Henry Erskine Allon was born on 16 October 1864 to the prominent Nonconformist minister Henry Allon (1818–1892) and his wife, Eliza née Goodman. Allon grew up among four sisters and two brothers, and was educated at Amersham Hall in Caversham, Reading. He first attended University College London, and then Trinity College, Cambridge, where he matriculated at in 1882. He obtained his Bachelor of Arts there in 1885. At Cambridge he received an English essay prize and graduated with a third in History. After graduation, he briefly studied for admission to the bar before deciding to become a musician. His father tried to get him appointed as an inspector of the university, but was dissuaded from this by his friend Matthew Arnold as he suspected the Tory government in power (whose Lord President had the job of appointing inspectors) would be unlikely to appoint Nonconformist inspectors.

Allon studied music under William Henry Birch and Frederic Corder and was a vigorous promoter of, and contributor to, the New Musical Quarterly Review, which he had assisted in the founding of. He was one of the composers featured in Granville Bantock's concert of new music by himself and his friends, put on at Queen's Hall on 15 December 1896. (Other composers included in this group were William Wallace, Reginald Steggall, Stanley Hawley and Arthur Hinton).

Allon was responsible for about thirty compositions, including six cantatas (among them, "Annie of Lochroyan" and "The Child of Elle"), and a number of solos and sonatas. Allon composed mainly for the piano and piano accompanied by violin. Musicologist Clyde Binfield has noted that while "there was nothing Celtic in his ancestry", his compositions often bore Scottish-inspired names, such as "The Maid of Colonsay" and "May Margaret". According to Edward Irving Carlyle, writing for the Dictionary of National Biography, his works "showed originality and power", and his brief biography in Alumni Cantabrigienses described him up as "a musician of great promise". Binfield was more forthright in his assessment of Allon, declaring "it was all promise, [as] he died in his early thirties".

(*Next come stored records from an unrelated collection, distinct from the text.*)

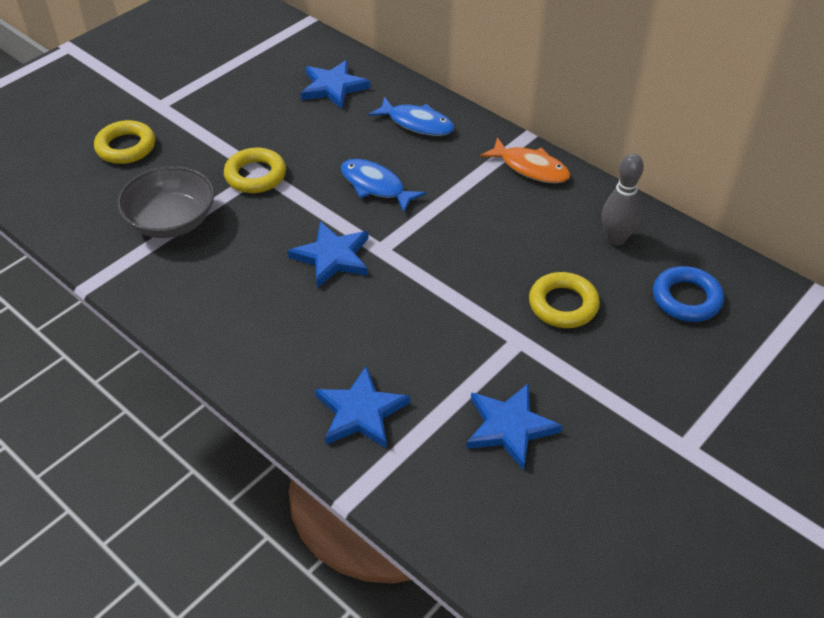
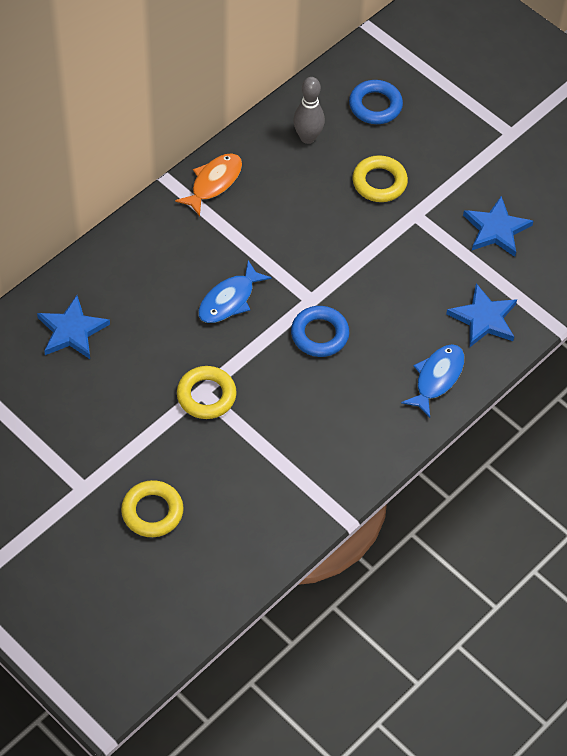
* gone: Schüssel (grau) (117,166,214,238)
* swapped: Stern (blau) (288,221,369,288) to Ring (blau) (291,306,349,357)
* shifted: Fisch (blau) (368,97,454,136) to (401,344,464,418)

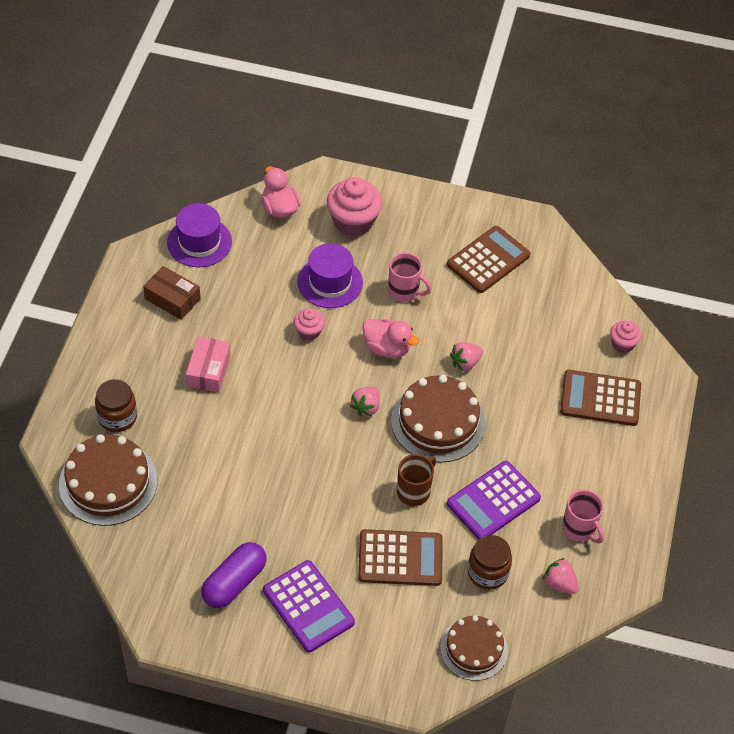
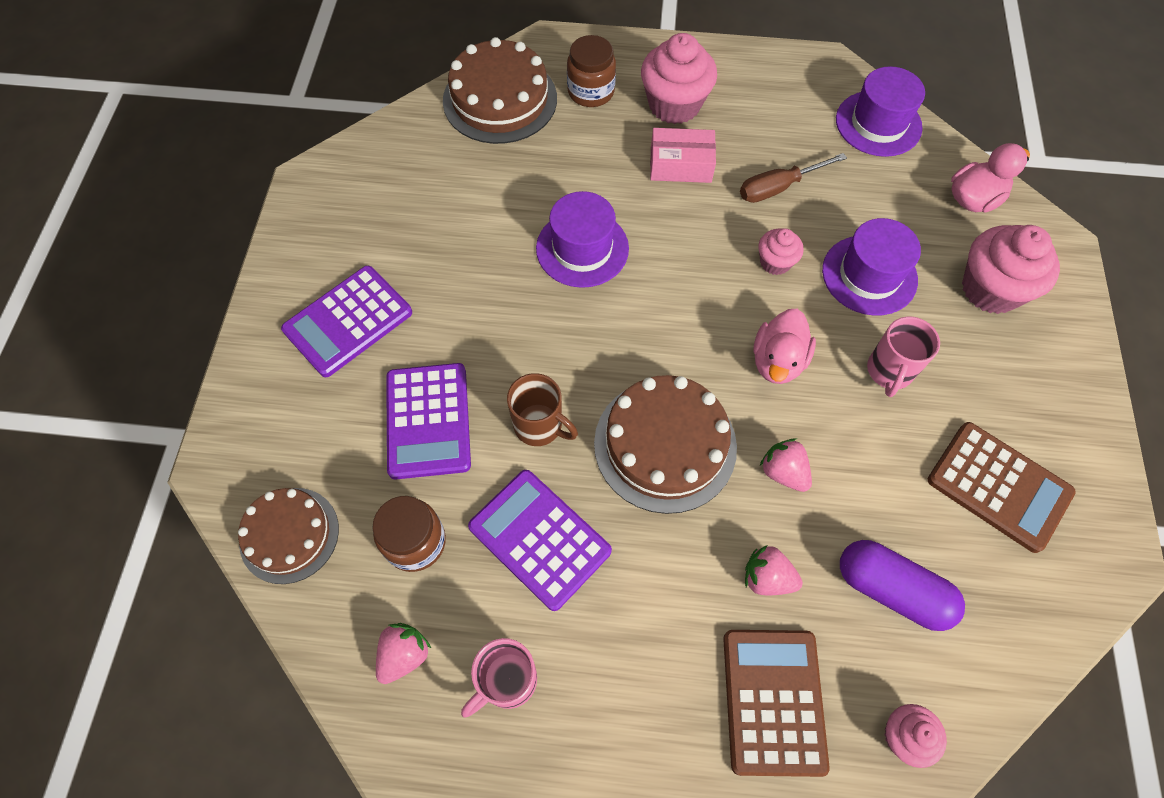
* gone: Schachtel (braun) (143,266,201,320)
* shifted: Kapsel (lila) (201,542,267,608) to (840,540,965,631)
* shifted: Erdbeere (rosa) (350,386,380,416) to (745,545,803,595)
* repainted: Taschenrechner (braun) (358,529,443,586) to Taschenrechner (lila) (386,363,471,479)
* new: Hut (lila) (536,191,629,288)
* new: Muffin (rosa) (641,33,717,124)
* new: Schraubenzieher (braun) (740,153,847,203)

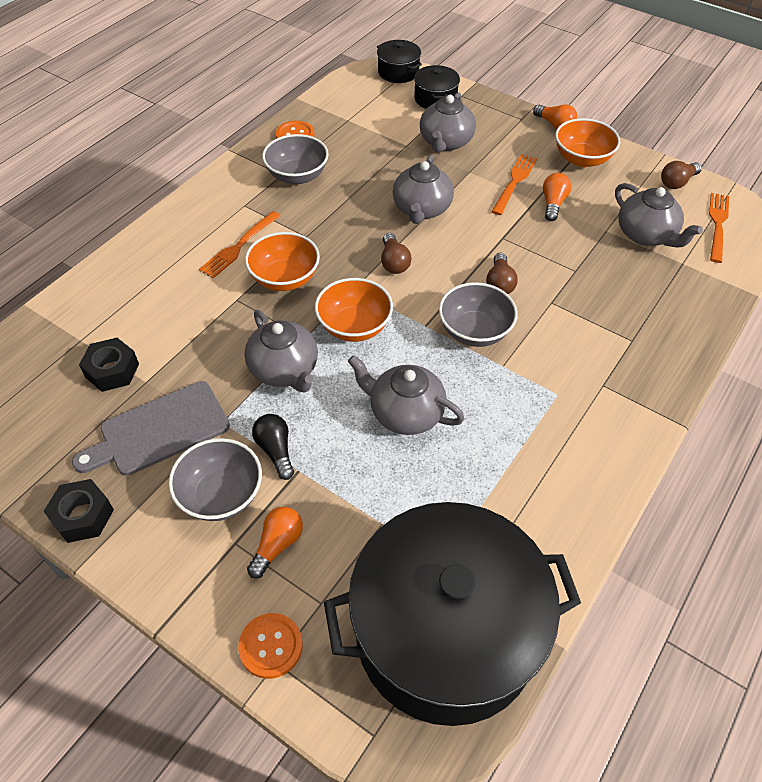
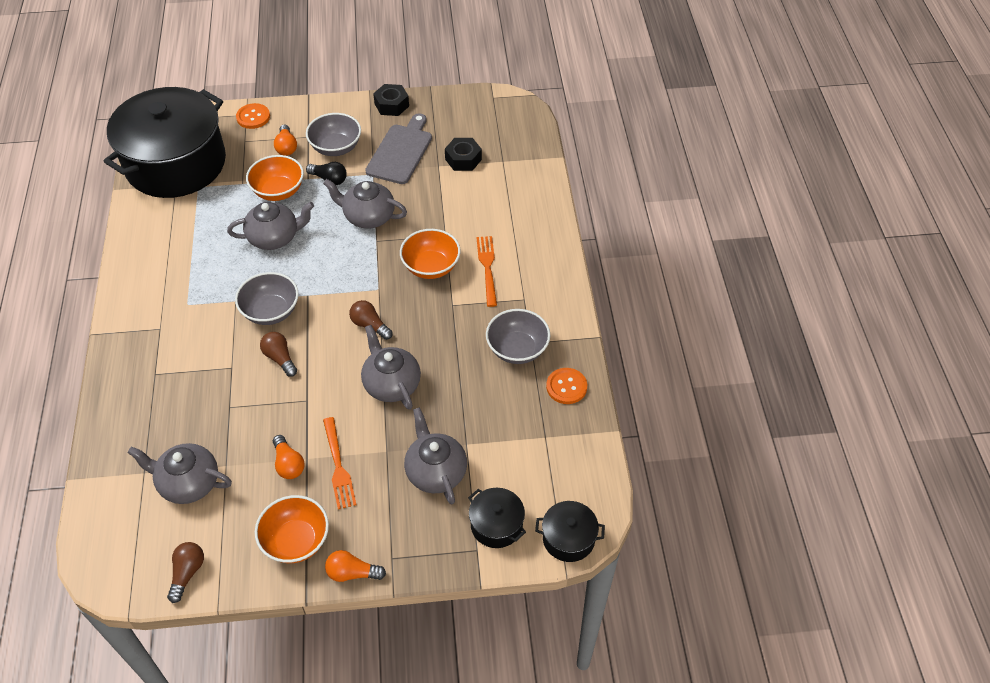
* shifted: Schüssel (orange) (315,278,393,342) to (246,155,304,201)
* gone: Gabel (orange) (709,193,729,263)

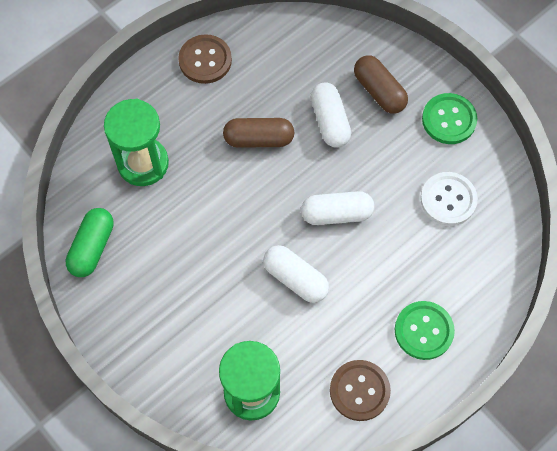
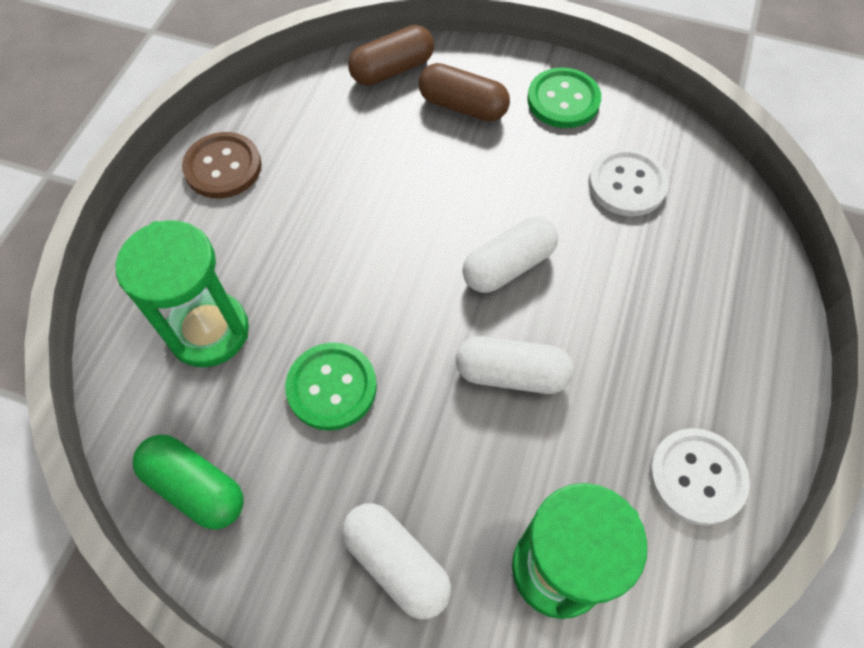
* rotated: Kapsel (grün) (65,208,114,277) = (133,434,244,530) 45 degrees counterclockwise
* shifted: Kapsel (braun) (223,118,294,148) to (348,25,434,86)
* shifted: Kapsel (weiß) (311,82,351,147) to (342,503,451,619)
* repainted: Knopf (braun) (330,360,391,421) to Knopf (weiß) (649,428,750,526)
* shifted: Knopf (grün) (395,301,455,360) to (285,343,377,431)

Despite his father's strong Nonconformist zeal, Allon lapsed from that faith and instead became a member of the CUNU, a Congregationalist and interdenominational religious organisation.

Allon died on 3 April 1897, aged 32, from cerebral meningitis. He left £5,966 13s 8d in his will, approximately £466,428 in 2017 currency, and left his library of musical works to the Cambridge Union Society.